Sharing Information About Inadequate Content with Content Creators
The patent provides a number of possible ways that this information might be shared with content providers, and identifies a number of different content providers it could be shared with.
Information about underserved topics could be suggested to publishers who provide content on the web for free, to publishers who provide information through a subscription-based model, to publishers who show advertising about certain topics on their web sites.
Searchers might be informed that the results for a topic are limited and could use someone to create content on a topic. The patent even suggests the possibility of creating a topic search engine, where potential publishers can search for queries and topics that are underserved by the search engine with inadequate search content.
The search engine might also provide an automated content generation system which aggregates information related to queries and topics that are inadequate, and suggests that it might limit the sites that appear to specific sites, possibly where the content is provided through a license to use it.
The information could also be shared with user contribution sites such as wikis, and be used to create stub articles that users of those sites could then expand upon.
The patent also mentions the possibility of selling information about underserved topics to web publishers.
One topic included in the newer patent application’s description that wasn’t in the original patent description involved identifying topics or queries or both which might be poor in one language while adequate in others, which could be useful to people willing to create new content involving a topic in other languages.
Offline publishers might use information involving inadequate topics to create print publications. As we’re told in the patent:
For example, if searches for “biography of Millard Fillmore” and get only a few results, such publishers might contemplate commissioning a book about Millard Fillmore’s life.
Long Tail and Ecommerce
This information may also be useful to people engaged in ecommerce. For instance, if this system determines that a search for a product such as “purple alligator leather belt” is popular and underserved, someone offering products on their web site (or physical storefront) might decide to offer purple alligator leather belts.
Inadequate Search Content and Query Broadening
Another important aspect of the patent that isn’t given much discussion within the patent involves how the search engine might respond to topics that don’t provide many results, or enough relevant results to meet the demand for them.
Where some queries provide inadequate content, the search engine might use that information to identify areas where they should broaden a query for a searcher so that they might find relevant and quality content.
One example might be to provide results in other languages (likely with a “translate this result” link).
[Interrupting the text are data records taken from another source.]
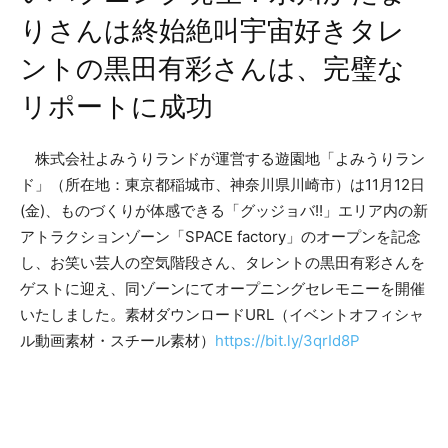
りさんは終始絶叫宇宙好きタレ
ントの黒田有彩さんは、完璧な
リポートに成功
株式会社よみうりランドが運営する遊園地「よみうりラン
ド」（所在地：東京都稲城市、神奈川県川崎市）は11月12日
(金)、ものづくりが体感できる「グッジョバ!!」エリア内の新
アトラクションゾーン「SPACE factory」のオープンを記念
し、お笑い芸人の空気階段さん、タレントの黒田有彩さんを
ゲストに迎え、同ゾーンにてオープニングセレモニーを開催
いたしました。素材ダウンロードURL（イベントオフィシャ
ル動画素材・スチール素材）
https://bit.ly/3qrId8P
There are times when we perform searches at a search engine and may be completely unsatisfied with the pages that we receive. In that instance, it’s possible to blame the search engine for the lack of results rather than web publishers for not having created pages that include our query terms or cover related topics.
It’s possible that there may be information on that query or topic that isn’t in a very search engine friendly format, which couldn’t be indexed by the search engine. It’s also possible that there just aren’t very many quality pages that might provide results on those topics.
We don’t know if Google will start sharing information with us in the future about inadequate results for specific queries or topics, but if they do, it could provide opportunities for businesses and organizations to more easily identify opportunities to provide content for popular queries that are unserved or underserved.
Is it a step that Google should take?